When discussing the difference between an agent by nature and an agent by will, it seems like God and knowledge should play key roles.
God and nature seem to go hand and hand for Averroes. He appears to view God as the ultimate cause. He seems to see nature as proof of God’s all-powerful wisdom.
A natural agent seems to be aligned with the naturalness of God. God is essential, and an agent by nature performs something essential. As Averroes says about natural agents, they perform “one thing and this essentially.” He goes on to provide examples, like that coldness makes cold and heat leads to warmth. There is a clear, taut link when it comes to agents by nature. There’s a fundamental rhyme and reason.

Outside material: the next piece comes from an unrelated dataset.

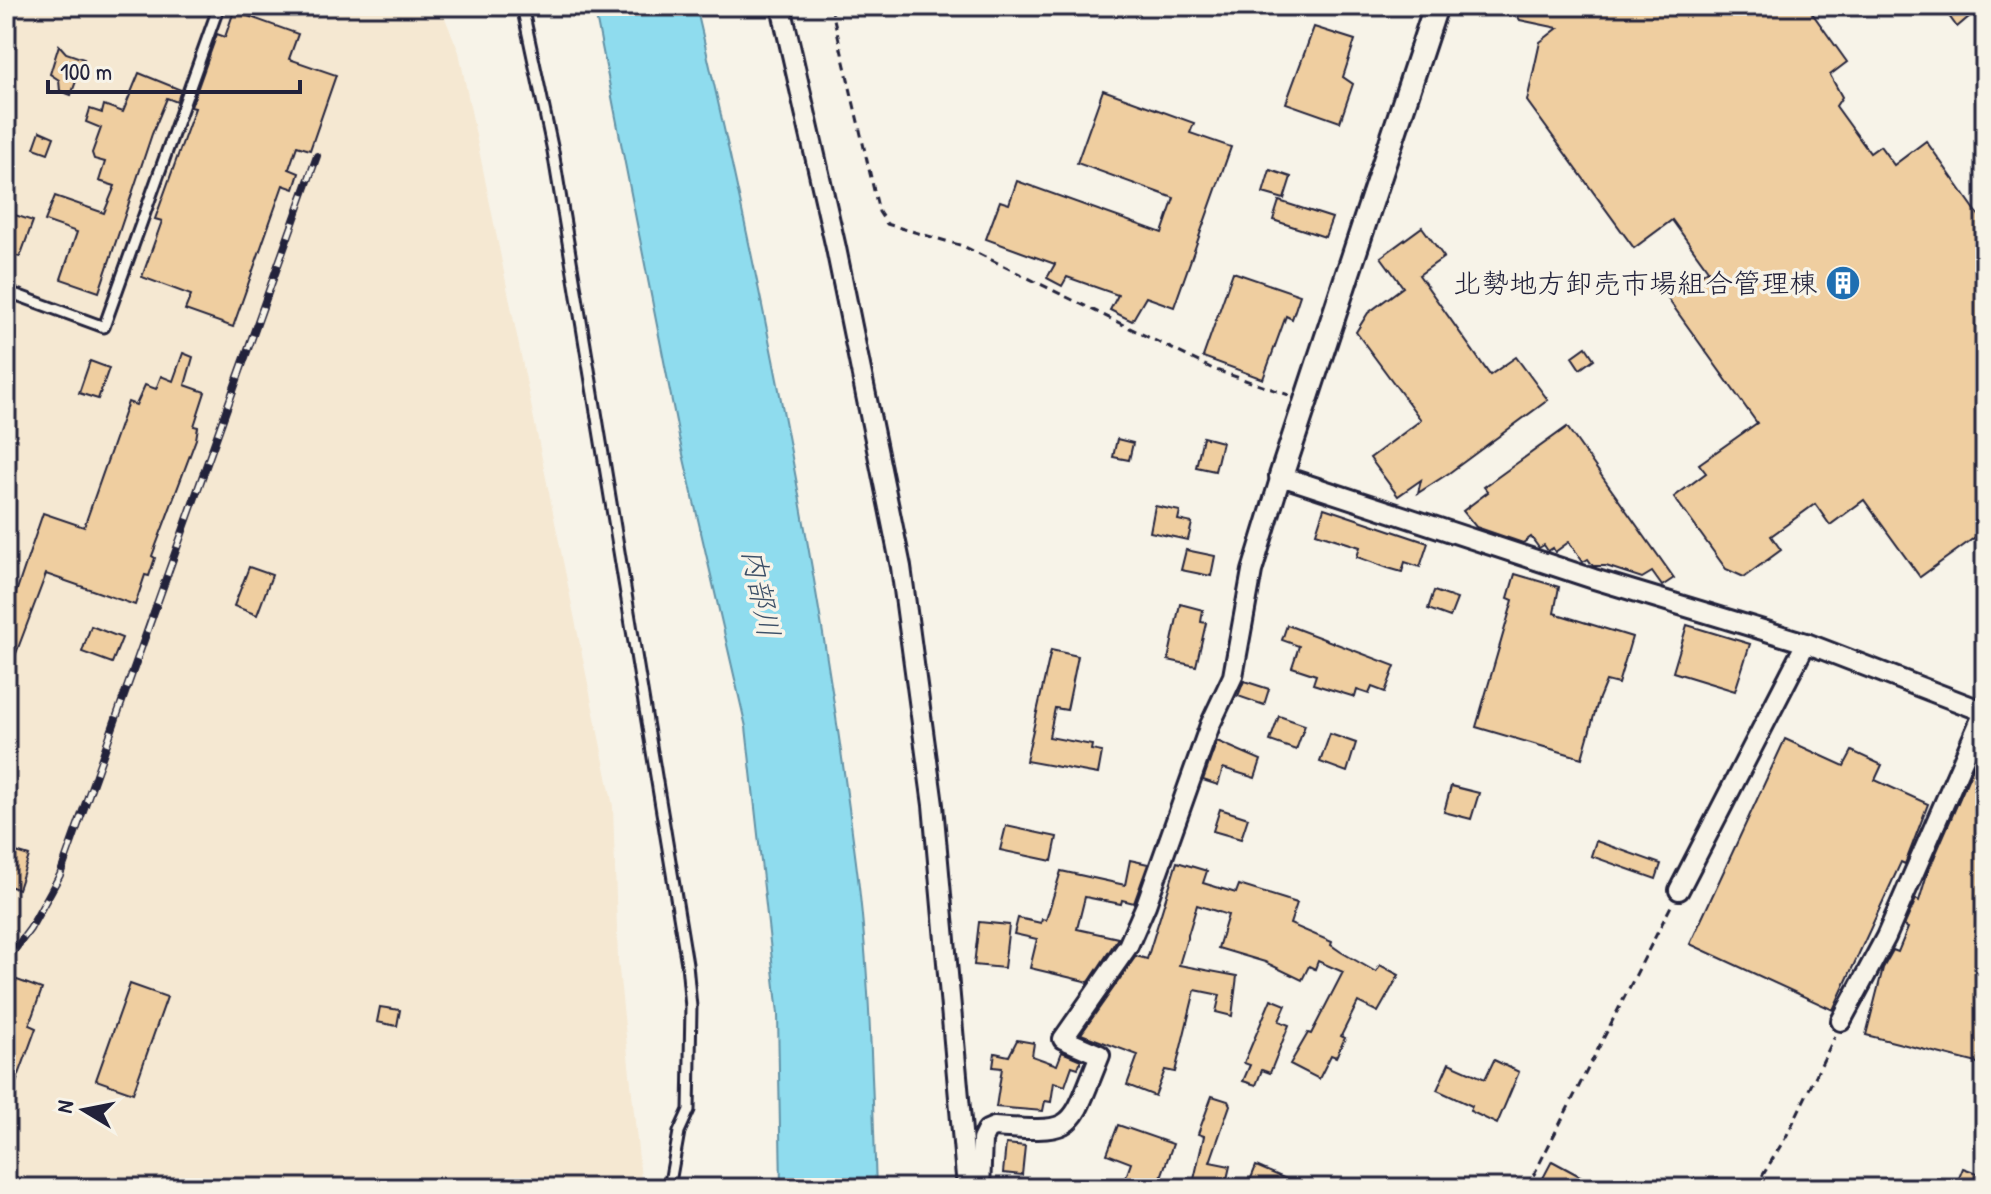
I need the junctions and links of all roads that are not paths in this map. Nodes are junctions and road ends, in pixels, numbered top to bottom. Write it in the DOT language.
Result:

As for an agent by will, you might claim that this type of agent is separate from God. According to Averroes, the agent who “chooses and wills lacks the things which he wills.” Of course, God cannot “lack anything He wills.” In other words, if God was missing something, God wouldn’t be God. The agent by will is, in a way, marking its separation from nature because it’s making a choice between the “better of two things.” Again, God does not need a “better” condition. From Averroes’s view, it doesn’t get better than God.
In brief, you could argue that the agent of will acts from knowledge. while the agent of nature acts irrespective of knowledge. The latter reflects an Edenic state where knowledge isn’t required. The former point to humanity’s postlapsarian position, where knowledge is conspicuously present.